Hal itu dikarenakan, umrah mandiri dinilai minim perlindungan bagi jemaah.
“Kami khawatir akan hadir adalah oknum-oknum mungkin yang tidak bertanggung jawab,” kata Juru Bicara 13 Asosiasi Haji Umrah Firman M Nur usai menyampaikan Daftar Inventaris Masalah (DIM) kepada Presiden PKS Almuzammil Yusuf di Kantor DPP PKS, Jakarta Selatan, Senin (18/9/2025).
Ketua Umum DPP Asosiasi Muslim Penyelenggara Haji dan Umrah Republik Indonesia (AMPHURI) kemudian menjelaskan perbedaan umrah dengan perjalanan ke luar negeri lainnya.

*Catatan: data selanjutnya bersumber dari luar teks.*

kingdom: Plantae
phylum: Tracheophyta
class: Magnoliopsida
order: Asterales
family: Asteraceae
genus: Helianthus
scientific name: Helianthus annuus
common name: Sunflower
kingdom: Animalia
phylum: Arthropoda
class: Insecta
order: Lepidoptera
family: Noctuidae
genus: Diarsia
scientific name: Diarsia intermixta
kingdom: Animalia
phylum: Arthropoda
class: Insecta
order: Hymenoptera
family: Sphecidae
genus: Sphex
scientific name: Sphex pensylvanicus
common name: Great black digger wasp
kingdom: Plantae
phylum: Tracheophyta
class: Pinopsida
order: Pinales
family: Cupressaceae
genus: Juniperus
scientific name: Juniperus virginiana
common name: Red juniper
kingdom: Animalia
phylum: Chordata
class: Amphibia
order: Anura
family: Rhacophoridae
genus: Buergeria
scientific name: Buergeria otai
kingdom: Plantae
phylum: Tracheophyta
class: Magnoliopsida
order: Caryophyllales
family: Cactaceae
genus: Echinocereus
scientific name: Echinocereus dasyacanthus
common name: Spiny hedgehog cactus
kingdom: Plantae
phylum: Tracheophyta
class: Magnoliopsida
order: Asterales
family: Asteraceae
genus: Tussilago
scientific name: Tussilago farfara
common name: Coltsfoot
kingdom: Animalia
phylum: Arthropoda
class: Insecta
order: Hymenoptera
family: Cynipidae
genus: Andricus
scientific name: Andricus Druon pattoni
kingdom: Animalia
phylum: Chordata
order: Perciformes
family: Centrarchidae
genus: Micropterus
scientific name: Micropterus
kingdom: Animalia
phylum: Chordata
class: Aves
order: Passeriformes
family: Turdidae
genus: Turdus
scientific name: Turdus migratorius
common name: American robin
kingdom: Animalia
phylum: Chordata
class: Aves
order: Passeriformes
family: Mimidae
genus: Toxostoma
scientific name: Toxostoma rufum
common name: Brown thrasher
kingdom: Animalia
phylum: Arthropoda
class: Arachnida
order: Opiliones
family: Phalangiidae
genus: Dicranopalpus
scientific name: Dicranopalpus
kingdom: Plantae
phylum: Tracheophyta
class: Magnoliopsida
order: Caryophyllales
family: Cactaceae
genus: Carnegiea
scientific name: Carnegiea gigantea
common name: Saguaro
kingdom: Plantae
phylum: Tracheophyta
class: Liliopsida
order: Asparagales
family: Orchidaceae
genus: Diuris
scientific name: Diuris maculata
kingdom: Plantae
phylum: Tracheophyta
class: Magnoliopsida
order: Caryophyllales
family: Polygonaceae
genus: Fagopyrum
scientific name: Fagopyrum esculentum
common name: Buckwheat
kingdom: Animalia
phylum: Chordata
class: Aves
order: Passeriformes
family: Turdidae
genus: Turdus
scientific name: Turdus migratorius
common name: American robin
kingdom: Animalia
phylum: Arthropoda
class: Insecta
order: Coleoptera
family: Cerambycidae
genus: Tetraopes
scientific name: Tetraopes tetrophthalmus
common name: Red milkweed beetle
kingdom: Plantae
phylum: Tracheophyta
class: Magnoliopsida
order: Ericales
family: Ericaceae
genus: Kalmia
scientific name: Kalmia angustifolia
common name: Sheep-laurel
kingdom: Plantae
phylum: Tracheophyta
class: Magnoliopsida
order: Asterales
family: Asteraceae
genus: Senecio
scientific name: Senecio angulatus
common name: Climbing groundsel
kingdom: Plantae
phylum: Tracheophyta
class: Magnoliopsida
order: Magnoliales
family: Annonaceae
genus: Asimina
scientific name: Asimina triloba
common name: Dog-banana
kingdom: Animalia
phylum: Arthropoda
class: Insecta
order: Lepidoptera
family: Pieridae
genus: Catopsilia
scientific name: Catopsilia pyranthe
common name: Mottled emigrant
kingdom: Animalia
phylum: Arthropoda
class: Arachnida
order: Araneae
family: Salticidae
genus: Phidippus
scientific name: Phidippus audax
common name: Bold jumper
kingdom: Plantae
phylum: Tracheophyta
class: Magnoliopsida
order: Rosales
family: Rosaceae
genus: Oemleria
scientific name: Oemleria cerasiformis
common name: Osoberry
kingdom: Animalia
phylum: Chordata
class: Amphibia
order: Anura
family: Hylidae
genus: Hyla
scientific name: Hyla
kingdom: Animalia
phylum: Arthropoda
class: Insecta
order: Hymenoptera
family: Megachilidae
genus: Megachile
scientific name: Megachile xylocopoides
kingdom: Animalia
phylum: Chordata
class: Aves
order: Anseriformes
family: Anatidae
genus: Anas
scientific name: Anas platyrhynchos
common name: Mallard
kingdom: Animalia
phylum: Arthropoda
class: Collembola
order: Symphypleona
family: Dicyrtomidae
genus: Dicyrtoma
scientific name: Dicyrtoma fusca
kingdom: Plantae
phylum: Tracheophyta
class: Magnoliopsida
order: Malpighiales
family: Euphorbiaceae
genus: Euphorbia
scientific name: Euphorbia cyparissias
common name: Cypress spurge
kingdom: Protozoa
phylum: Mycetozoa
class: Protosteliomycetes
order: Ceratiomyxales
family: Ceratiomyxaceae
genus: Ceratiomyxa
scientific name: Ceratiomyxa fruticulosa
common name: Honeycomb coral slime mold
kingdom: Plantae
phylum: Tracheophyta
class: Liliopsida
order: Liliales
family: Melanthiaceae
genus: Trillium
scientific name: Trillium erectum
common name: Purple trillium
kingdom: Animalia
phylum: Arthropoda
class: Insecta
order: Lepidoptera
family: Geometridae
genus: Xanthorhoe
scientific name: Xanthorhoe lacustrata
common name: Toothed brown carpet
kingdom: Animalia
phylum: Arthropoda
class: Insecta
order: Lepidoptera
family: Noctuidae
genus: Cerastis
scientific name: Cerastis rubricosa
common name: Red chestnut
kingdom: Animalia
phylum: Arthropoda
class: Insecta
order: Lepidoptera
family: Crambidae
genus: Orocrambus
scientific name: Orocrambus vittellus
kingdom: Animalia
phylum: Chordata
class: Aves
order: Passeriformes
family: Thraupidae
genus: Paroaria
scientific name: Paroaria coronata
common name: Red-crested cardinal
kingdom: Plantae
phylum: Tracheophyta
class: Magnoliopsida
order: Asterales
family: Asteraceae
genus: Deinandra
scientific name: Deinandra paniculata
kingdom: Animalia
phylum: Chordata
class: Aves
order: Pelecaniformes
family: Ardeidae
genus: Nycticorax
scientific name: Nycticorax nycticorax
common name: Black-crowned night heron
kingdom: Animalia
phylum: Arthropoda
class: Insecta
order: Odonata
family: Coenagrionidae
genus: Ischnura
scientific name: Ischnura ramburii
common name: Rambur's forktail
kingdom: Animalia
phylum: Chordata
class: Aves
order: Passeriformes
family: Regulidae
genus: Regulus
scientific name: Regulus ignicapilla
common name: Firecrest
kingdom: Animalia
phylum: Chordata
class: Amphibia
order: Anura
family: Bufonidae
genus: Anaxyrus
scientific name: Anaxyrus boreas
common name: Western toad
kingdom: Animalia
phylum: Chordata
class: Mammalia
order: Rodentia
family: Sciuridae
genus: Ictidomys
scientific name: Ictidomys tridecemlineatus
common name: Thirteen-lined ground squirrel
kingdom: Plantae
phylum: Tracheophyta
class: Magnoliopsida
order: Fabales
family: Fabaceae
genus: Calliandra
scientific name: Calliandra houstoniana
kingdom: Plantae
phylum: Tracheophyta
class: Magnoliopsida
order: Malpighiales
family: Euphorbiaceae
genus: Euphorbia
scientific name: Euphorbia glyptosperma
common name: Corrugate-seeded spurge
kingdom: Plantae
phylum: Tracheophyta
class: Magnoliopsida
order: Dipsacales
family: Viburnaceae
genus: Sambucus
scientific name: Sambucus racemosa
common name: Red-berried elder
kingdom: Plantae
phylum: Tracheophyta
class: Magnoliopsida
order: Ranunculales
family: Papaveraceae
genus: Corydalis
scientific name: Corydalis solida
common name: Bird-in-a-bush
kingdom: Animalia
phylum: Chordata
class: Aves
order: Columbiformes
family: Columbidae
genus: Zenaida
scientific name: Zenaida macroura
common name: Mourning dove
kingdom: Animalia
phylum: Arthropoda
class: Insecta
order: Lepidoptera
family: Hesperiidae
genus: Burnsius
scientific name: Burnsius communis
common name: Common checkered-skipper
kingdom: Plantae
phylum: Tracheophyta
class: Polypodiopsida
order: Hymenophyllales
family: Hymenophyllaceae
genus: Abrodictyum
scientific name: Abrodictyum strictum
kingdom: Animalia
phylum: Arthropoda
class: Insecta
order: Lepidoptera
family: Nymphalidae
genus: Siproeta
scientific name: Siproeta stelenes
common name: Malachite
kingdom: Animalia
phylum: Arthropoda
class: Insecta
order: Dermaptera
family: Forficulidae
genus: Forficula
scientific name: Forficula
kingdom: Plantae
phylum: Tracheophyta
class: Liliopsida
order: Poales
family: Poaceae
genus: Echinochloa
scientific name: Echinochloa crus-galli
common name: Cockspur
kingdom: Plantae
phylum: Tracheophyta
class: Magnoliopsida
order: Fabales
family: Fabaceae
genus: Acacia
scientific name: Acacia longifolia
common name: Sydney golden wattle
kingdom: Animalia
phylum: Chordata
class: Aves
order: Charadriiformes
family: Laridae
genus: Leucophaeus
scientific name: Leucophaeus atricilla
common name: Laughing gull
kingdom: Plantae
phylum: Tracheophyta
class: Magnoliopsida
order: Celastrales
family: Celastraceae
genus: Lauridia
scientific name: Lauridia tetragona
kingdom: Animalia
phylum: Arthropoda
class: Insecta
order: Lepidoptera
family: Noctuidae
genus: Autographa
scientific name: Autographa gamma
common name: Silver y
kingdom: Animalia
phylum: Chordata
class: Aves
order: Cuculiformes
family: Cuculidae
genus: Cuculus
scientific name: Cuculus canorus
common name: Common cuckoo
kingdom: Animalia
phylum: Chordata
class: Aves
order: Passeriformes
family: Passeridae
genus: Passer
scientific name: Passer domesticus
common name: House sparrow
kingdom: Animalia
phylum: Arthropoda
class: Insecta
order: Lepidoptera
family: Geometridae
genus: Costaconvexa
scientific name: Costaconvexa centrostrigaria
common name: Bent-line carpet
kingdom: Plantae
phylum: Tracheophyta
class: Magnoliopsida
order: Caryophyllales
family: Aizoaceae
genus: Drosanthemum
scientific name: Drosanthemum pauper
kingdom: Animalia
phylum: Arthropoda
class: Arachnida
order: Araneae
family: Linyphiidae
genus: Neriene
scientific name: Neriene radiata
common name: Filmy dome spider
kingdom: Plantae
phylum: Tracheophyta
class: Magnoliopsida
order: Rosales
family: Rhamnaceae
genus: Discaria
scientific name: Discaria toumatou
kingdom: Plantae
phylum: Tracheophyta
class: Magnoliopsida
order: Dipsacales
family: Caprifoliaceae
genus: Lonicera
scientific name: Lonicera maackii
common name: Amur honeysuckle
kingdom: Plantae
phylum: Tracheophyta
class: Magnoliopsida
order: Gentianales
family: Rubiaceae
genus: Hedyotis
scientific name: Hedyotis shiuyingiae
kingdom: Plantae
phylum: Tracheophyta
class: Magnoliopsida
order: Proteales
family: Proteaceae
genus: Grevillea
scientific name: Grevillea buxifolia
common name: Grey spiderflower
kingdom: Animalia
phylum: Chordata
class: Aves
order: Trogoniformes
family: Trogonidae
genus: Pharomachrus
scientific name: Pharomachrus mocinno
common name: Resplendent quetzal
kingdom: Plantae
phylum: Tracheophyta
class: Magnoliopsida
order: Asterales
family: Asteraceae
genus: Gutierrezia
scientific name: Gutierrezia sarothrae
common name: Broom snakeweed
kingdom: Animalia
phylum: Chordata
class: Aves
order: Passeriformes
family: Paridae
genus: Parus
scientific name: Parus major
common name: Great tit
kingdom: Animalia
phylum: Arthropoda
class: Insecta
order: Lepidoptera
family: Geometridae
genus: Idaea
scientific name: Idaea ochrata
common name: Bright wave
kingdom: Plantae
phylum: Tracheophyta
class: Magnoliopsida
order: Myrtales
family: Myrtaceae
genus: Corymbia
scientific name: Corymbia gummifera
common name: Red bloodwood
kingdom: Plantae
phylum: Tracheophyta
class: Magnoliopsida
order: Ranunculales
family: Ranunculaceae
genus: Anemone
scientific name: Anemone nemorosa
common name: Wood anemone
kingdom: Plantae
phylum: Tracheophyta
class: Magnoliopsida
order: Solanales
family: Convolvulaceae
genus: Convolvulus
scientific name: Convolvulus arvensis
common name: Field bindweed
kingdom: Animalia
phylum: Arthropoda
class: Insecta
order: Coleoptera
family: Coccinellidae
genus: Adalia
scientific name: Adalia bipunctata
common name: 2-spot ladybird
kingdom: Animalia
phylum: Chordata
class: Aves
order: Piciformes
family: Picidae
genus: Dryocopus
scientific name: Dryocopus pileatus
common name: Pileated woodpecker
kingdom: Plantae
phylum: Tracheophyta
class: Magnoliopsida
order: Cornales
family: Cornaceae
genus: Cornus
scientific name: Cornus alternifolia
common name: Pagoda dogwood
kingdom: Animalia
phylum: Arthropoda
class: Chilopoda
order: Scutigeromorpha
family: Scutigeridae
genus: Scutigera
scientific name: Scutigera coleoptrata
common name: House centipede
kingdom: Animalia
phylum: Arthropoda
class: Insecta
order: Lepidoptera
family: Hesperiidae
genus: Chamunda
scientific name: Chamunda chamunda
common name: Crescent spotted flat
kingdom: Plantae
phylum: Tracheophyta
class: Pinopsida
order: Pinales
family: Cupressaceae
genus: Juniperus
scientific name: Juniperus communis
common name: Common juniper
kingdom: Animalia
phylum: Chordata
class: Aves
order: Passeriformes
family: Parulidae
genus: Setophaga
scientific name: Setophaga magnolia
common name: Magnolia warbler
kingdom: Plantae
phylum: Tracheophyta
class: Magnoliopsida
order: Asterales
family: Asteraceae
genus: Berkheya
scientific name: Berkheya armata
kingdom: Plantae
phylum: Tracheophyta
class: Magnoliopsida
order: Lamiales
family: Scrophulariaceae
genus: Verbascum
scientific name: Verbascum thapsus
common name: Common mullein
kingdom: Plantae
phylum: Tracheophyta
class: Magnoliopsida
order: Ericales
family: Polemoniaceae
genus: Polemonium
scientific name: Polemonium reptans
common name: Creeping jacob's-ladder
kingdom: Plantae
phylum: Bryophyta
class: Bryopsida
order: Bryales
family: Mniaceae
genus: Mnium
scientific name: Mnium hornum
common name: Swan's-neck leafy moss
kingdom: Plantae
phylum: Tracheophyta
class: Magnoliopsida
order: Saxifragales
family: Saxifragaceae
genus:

Dia menuturkan, hal paling utama dalam perjalanan umrah adalah adanya bimbingan bagi jemaah selama di Arab Saudi, juga jaminan keamanan, kenyamanan serta perlindungan masyarakat.
Menurut Firman, Penyelenggara Perjalanan Ibadah Umrah (PPIU) menjadi pihak yang bisa memberikan pemberian bimbingan keagamaan bagi jemaah selama di Arab Saudi.
PPIU juga, tambah dia, berkewajiban akreditasi membayar pajak dan kewajiban lain yang menguntungkan negara.
Namun, kata Firman, urusan bimbingan keagamaan ini tak bakal ada ketika jemaah melaksanakan umrah secara mandiri. Maka dari itu, pihaknya menolak hal tersebut.